What I can’t fathom is why we have to buy the lie (not of the IFS but of politicians) that bad habits must continue. The same argument was put to Scotland in the eighties and the nineties and yet here we are with nothing saved from oil undergoing a huge fiscal retrenchment led by a government we didn’t elect. Norway was poorer than Scotland when it discovered oil but now it is much richer and fairer and expects its fund to top a trillion dollars by the time the oil runs dry.

The evidence we can touch suggests that policymakers are far more likely to make better choices if the responsibility to do so is closer to the people. Oil was less of a bounty for the UK and the stewardship failed where Norway succeeded, but that needn’t be forever. Each year of windfall that we keep things the way they are now we are robbing the welfare of the future.

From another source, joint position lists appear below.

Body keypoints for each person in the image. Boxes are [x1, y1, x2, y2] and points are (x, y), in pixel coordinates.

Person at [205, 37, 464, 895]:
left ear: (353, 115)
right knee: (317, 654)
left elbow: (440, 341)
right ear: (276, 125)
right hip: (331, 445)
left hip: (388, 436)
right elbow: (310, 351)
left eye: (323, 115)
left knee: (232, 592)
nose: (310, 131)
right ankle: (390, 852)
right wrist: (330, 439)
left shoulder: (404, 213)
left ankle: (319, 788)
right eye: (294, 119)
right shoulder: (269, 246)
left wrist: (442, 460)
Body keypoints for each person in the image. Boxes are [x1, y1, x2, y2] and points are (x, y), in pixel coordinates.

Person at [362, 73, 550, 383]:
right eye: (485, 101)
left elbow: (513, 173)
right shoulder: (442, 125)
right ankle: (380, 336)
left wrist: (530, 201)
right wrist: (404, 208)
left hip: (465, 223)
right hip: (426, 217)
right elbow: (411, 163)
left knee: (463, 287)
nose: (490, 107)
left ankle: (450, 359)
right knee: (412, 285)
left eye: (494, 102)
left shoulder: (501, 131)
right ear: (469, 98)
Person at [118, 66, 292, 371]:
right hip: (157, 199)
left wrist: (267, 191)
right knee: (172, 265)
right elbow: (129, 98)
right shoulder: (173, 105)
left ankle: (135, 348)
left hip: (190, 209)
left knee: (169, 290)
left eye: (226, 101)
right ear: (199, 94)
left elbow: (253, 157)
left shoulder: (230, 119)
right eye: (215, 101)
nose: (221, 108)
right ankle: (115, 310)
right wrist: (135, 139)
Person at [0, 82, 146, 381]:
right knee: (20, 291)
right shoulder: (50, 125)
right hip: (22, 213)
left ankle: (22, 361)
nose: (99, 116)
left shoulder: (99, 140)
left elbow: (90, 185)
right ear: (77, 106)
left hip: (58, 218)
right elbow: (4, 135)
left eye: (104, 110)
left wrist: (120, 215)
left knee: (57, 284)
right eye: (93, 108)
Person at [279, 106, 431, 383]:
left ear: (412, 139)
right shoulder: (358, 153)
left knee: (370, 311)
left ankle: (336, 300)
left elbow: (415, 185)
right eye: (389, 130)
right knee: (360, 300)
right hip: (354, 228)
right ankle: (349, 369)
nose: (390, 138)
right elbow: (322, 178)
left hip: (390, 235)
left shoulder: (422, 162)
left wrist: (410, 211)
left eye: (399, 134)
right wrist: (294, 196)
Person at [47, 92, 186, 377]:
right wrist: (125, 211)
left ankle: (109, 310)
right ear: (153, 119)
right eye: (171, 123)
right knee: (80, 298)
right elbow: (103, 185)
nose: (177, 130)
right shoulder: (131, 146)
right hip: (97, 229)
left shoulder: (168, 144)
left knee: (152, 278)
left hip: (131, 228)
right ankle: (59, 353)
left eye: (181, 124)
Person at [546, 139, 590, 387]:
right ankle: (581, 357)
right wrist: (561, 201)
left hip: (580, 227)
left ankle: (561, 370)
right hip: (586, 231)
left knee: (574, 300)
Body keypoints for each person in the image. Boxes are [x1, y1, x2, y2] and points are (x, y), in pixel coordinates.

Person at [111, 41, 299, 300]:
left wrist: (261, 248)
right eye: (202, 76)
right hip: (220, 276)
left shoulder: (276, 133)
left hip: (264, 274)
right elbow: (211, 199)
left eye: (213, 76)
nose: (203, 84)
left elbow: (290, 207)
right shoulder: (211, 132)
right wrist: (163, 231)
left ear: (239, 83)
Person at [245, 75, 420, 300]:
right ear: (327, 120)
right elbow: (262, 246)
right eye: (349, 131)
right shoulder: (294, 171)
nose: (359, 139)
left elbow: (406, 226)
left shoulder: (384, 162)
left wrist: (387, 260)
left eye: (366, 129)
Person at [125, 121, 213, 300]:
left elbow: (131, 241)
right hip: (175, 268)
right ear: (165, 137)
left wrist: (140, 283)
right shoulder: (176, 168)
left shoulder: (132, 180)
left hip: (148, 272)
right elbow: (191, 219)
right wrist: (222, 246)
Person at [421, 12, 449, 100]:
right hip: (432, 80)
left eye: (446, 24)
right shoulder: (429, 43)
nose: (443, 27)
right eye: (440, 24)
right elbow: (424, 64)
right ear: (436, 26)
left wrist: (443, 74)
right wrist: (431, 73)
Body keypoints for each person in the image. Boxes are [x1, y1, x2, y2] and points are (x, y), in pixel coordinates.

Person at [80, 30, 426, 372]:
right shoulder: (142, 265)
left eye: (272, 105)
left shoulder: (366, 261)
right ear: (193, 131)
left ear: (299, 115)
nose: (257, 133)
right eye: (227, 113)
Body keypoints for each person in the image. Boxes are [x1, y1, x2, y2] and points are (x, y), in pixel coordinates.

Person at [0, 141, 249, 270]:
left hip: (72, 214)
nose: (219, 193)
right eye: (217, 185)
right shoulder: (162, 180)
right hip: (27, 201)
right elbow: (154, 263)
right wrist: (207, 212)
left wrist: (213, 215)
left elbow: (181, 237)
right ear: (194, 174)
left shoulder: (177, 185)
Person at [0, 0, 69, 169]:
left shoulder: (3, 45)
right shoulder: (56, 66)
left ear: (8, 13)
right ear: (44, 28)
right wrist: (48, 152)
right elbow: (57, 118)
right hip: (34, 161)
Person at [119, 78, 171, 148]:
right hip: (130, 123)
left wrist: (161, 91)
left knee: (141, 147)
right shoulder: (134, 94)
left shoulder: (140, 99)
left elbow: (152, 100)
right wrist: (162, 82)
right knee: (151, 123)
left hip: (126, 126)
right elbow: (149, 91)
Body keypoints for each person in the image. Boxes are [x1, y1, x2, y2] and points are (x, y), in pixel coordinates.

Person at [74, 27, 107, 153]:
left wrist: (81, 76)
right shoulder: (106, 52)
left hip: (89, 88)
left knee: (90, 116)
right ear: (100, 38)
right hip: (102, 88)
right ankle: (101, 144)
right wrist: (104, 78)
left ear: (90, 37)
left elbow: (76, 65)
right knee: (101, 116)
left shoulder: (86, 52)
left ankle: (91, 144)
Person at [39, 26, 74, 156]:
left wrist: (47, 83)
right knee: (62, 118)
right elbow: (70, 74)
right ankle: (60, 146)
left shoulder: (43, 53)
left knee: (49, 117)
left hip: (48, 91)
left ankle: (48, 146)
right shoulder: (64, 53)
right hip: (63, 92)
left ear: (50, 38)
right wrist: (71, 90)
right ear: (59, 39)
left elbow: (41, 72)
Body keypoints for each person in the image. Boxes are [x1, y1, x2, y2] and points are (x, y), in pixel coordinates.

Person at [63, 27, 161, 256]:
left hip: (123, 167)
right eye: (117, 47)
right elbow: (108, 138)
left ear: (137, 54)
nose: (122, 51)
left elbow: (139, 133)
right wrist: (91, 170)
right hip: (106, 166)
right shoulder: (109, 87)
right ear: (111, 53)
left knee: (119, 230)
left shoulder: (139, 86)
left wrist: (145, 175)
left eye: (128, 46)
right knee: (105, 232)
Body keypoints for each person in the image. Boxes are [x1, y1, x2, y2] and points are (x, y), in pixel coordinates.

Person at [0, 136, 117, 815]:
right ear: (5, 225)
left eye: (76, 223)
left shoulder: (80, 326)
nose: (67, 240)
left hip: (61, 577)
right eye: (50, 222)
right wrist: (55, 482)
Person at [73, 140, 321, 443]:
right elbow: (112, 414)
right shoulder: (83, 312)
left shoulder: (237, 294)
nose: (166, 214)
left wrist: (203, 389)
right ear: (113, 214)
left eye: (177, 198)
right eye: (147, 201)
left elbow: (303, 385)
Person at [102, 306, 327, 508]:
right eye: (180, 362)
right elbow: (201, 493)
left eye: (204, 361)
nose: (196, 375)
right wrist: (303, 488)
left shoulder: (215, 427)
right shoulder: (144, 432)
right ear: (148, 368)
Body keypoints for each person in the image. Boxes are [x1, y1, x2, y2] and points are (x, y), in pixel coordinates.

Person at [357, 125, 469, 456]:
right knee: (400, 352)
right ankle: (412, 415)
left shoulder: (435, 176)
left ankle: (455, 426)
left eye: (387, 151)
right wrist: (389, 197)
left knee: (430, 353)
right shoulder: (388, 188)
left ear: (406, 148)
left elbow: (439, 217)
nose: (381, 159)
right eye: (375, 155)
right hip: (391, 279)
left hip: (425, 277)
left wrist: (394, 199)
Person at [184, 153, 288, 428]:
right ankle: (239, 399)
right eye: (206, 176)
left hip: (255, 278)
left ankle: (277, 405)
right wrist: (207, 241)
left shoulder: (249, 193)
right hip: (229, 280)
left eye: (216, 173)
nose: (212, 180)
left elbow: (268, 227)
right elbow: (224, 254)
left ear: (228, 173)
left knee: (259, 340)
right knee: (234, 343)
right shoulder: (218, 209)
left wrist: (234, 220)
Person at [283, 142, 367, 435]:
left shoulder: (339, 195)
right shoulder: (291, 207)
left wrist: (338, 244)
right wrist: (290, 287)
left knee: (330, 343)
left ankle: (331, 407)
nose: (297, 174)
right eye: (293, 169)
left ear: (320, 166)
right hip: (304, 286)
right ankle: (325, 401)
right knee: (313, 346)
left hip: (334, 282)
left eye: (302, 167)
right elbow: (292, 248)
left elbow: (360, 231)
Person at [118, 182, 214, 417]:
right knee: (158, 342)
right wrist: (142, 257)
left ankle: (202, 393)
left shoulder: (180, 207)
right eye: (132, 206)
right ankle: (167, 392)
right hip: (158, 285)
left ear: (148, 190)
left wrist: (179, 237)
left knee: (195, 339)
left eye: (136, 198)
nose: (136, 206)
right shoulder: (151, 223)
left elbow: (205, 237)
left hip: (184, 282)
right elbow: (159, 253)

What if there is enough revenue to come for us to have a go at replicating, albeit in a smaller scale, the sense of the Norwegians? We cannot change the past nor can we prove the future. While we might wish we didn’t have to “start from here” we have a responsibility to ourselves and our children to do so. We need to break the circuit and open our eyes.

What’s certainly true is that North Sea oil is no panacea and must never be treated as free money or a reason not to reform and take the hard decisions everywhere else. But what an opportunity it still presents should we choose to take it with wisdom. There is no pot of gold, black or otherwise, at the end of the self-government rainbow. But there is a tool-box should we choose to use it.